Hearings: Transocean supervisor activated emergency disconnect, but it failed
By David Hammer, The Times-Picayune
May 28, 2010, 10:58AM
This is an update from the joint hearings by the U.S. Coast Guard and Minerals Management Service held in Kenner Friday into the explosion and fire aboard the Deepwater Horizon oil rig on April 20, which killed 11 workers and created the Gulf of Mexico oil spill currently fouling Louisiana's coast.
Moments after explosions rang out and set the Deepwater Horizon on fire April 20, the man in charge of the blowout preventer that's supposed to close the well on the sea floor said he asked the captain to hit an emergency disconnect system.
"Calm down! We're not EDS'ing," Capt. Curt Kuchta told subsea engineer Chris Pleasant, according to Pleasant's testimony Friday before a Marine Board panel investigating the incident.

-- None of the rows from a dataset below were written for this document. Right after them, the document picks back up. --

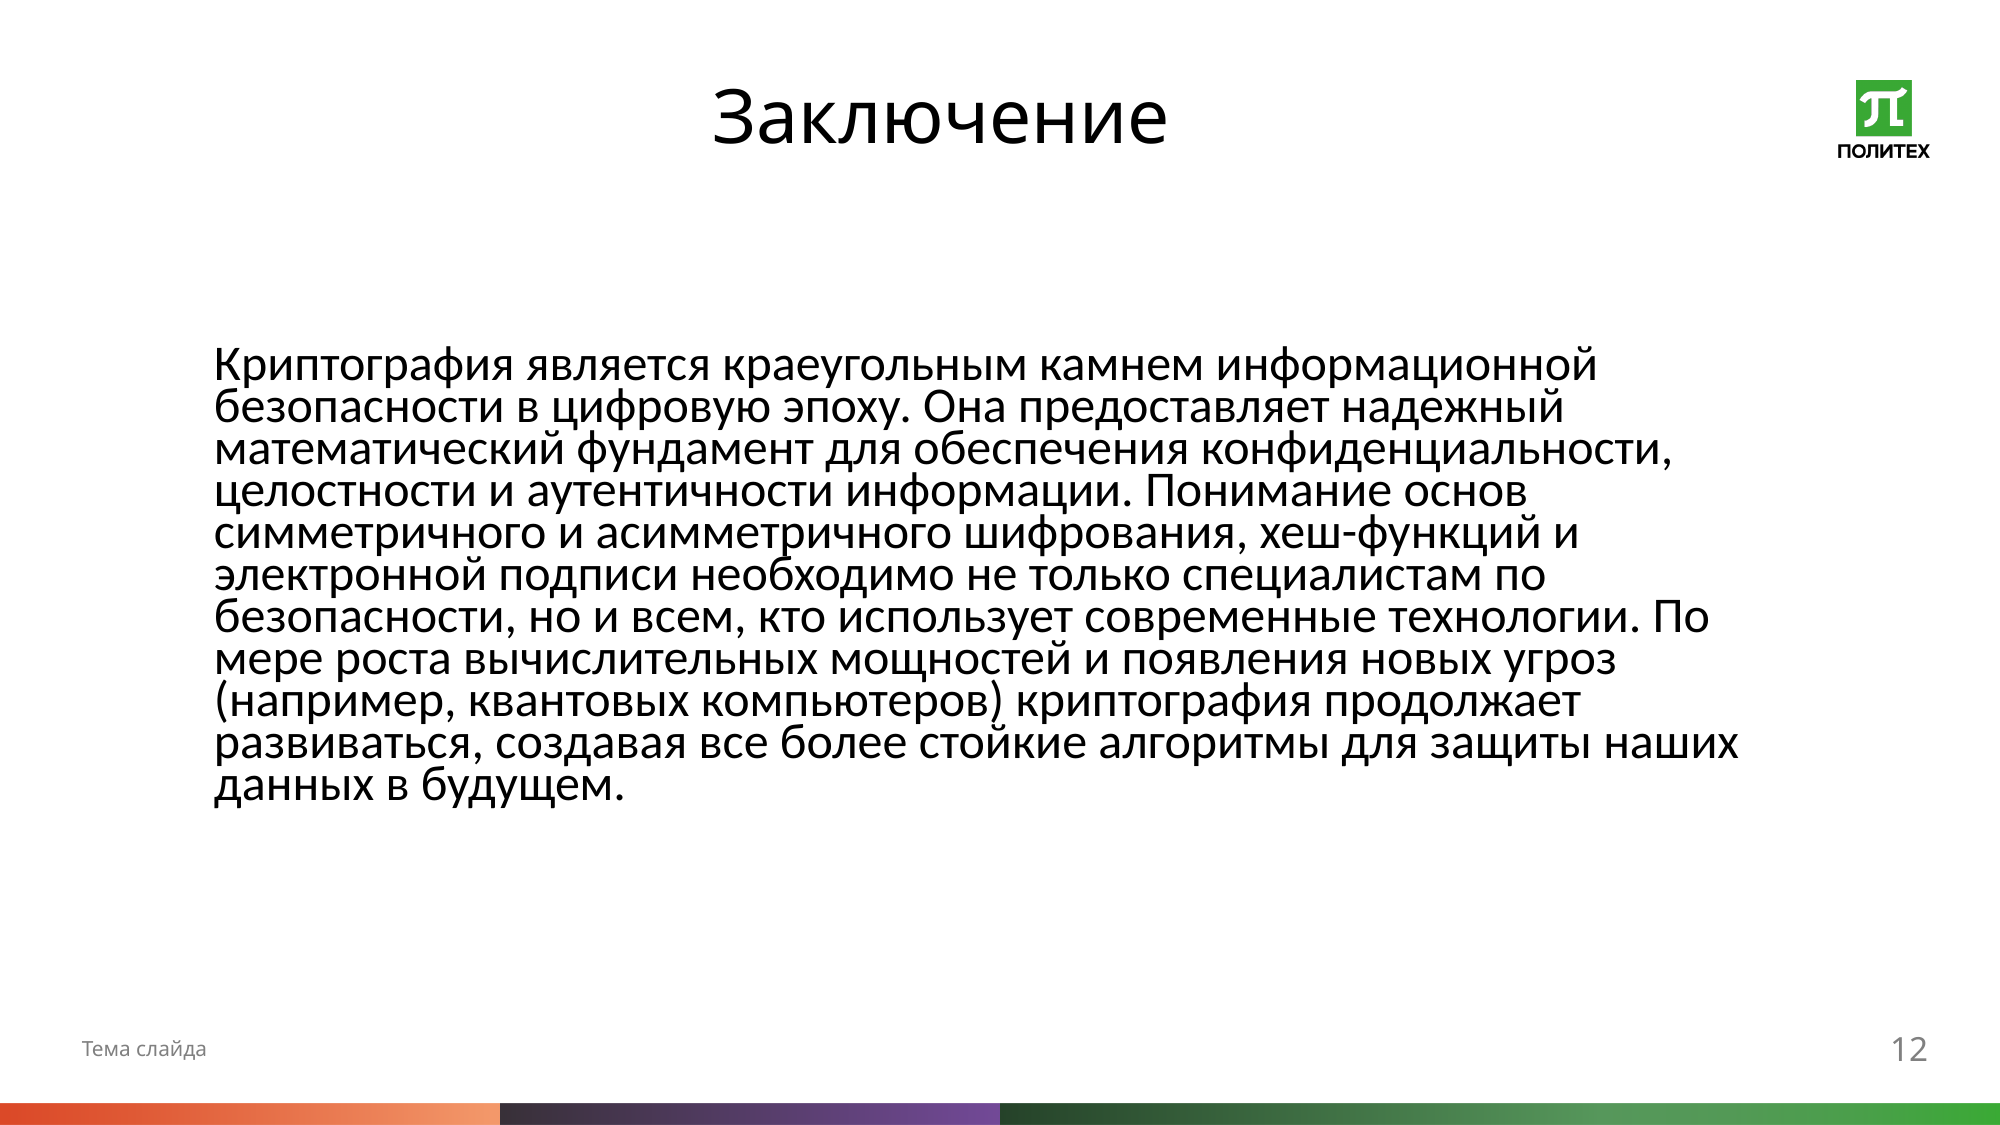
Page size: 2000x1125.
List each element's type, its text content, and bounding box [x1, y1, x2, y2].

title Заключение [168, 71, 1714, 284]
slide_number Тема слайда [66, 1018, 986, 1079]
picture [1838, 80, 1930, 158]
text_box Криптография является краеугольным камнем информационной безопасности в цифровую эпоху. Она предоставляет надежный математический фундамент для обеспечения конфиденциальности, целостности и аутентичности информации. Понимание основ симметричного и асимметричного шифрования, хеш-функций и электронной подписи необходимо не только специалистам по безопасности, но и всем, кто использует современные технологии. По мере роста вычислительных мощностей и появления новых угроз (например, квантовых компьютеров) криптография продолжает развиваться, создавая все более стойкие алгоритмы для защиты наших данных в будущем. [199, 339, 1810, 900]
picture [0, 1103, 2000, 1125]
slide_number 12 [1493, 1018, 1944, 1079]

But about 30 seconds later, with total chaos on the rig, Pleasant decided on his own to hit the emergency button, which would trigger the blowout preventer's shear rams to close the well and unhitch the rig. It didn't work.
"It went through the sequence at the panel, but it (the signal to disconnect) never left the panel. I had no hydraulics," Pleasant recalled.
He said it was about four or five minutes later when Kuchta decided it was time to get the rig off the well.